By CCN.com: One of bitcoin’s biggest scandals just keeps growing more bizarre, as reports now indicate that former Minnesota Vikings co-owner Reginald “Reggie” Fowler finds himself ensnared by the scheme.
The U.S. Justice Department charged Fowler – who also helped bootstrap the now-defunct Alliance of American Football – over his role in concocting a shadow banking scheme that entailed the processing of hundreds of millions of dollars of unregulated transactions on behalf of several cryptocurrency exchanges, as CCN.com reported.
One of those bitcoin exchanges – Bitfinex – allegedly misused the Tether cryptocurrency to conceal that it had lost access to an eye-popping $850 million in client and corporate funds, leading the New York Attorney General’s Office to initiate legal proceedings against the company.
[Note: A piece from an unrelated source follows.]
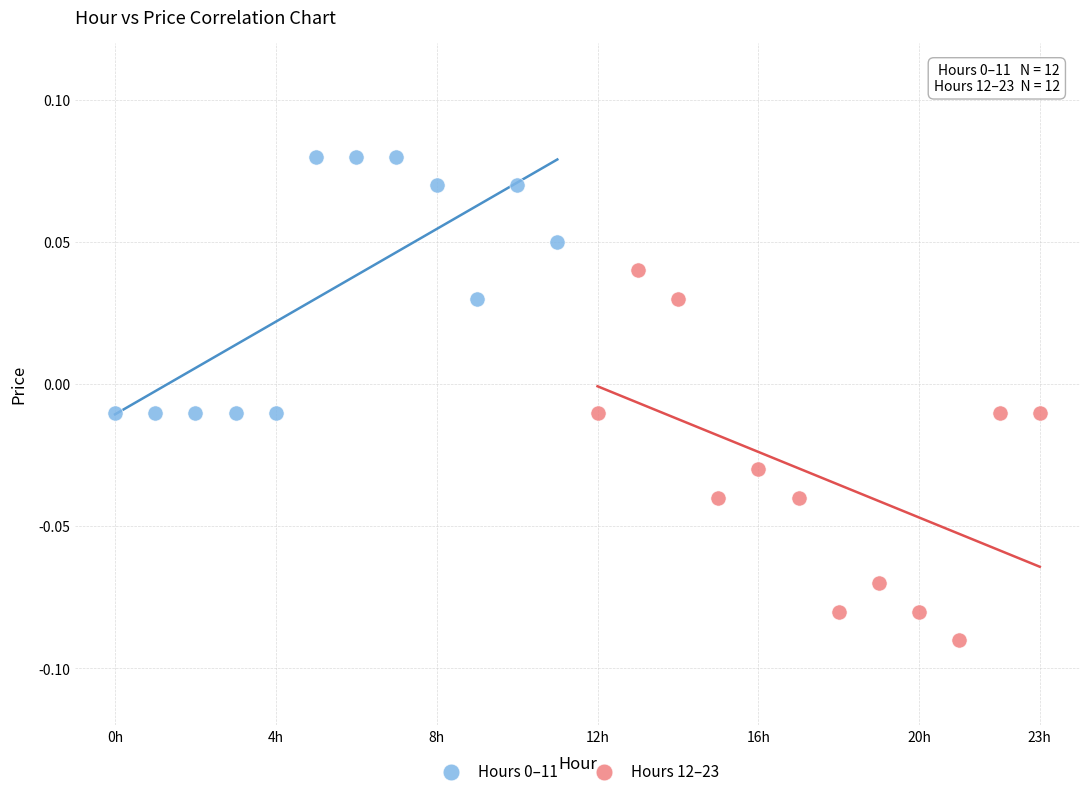

Which series has the largest Y range (max minus min)?

Hours 12–23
It’s not the first time that Reggie Fowler has found his financial dealings the subject of legal controversy.
In 2005, Fowler attempted to buy the Minnesota Vikings, which would have made him the first African-American NFL team owner.
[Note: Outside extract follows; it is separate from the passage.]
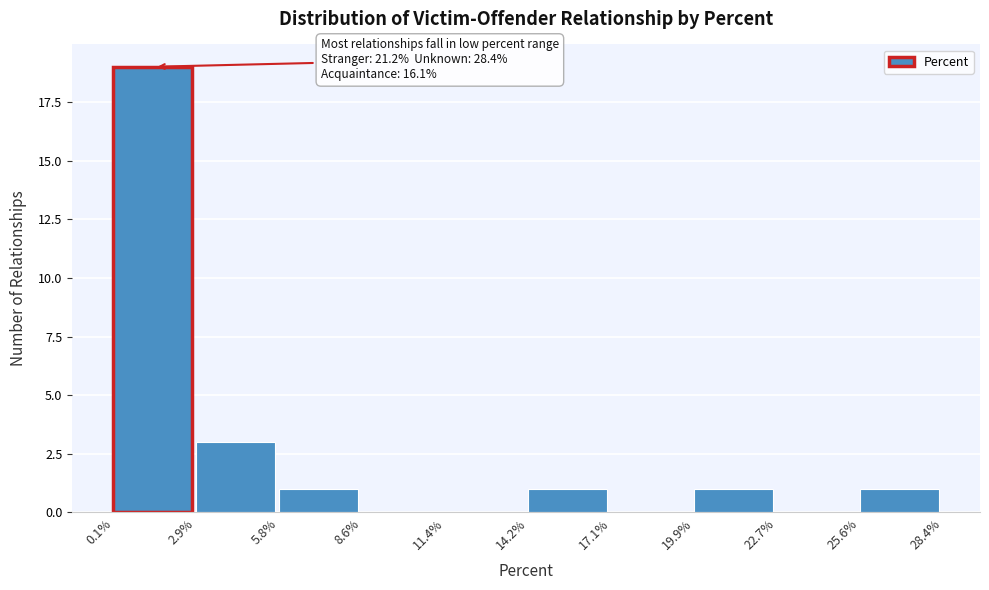

Which range on the x-axis has the tallest bar?

0.1% to 2.9%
Almost immediately, questions began being raised about his finances, including more than 36 lawsuits that had been filed against him.
Back then, it was reported that most of the lawsuits were over unpaid bills racked up at several of the companies Fowler owned.
When confronted back then, Fowler reportedly said about the dozens of suits:
“We have several companies, and we have thousands of transactions that go through our companies each day. So as the normal course of business, this does happen.”
He even landed in hot water with the IRS over failing to pay taxes, according to Forbes. His financial issues quashed his majority stake hopes and he had to settle for having a limited partnership in the team.
Eventually, Fowler lost control of all his companies amid a debt of nearly $60 million, according to the Star Tribune. He also ended up relinquishing his limited partner stake in the Minnesota Vikings.
Later, he became the original investor in the Alliance of American Football (AAF) and may have contributed to the league’s untimely demise by failing to deliver the full $170 million he had promised to invest.
Crypto investors should know by now they need to do their homework on the players involved in the nascent industry. Fowler’s information has been readily available through simple Google searches. Nevertheless, his shadowy dealings managed to fly under the radar, at least when it came to his role in the bitcoin exchange scandal.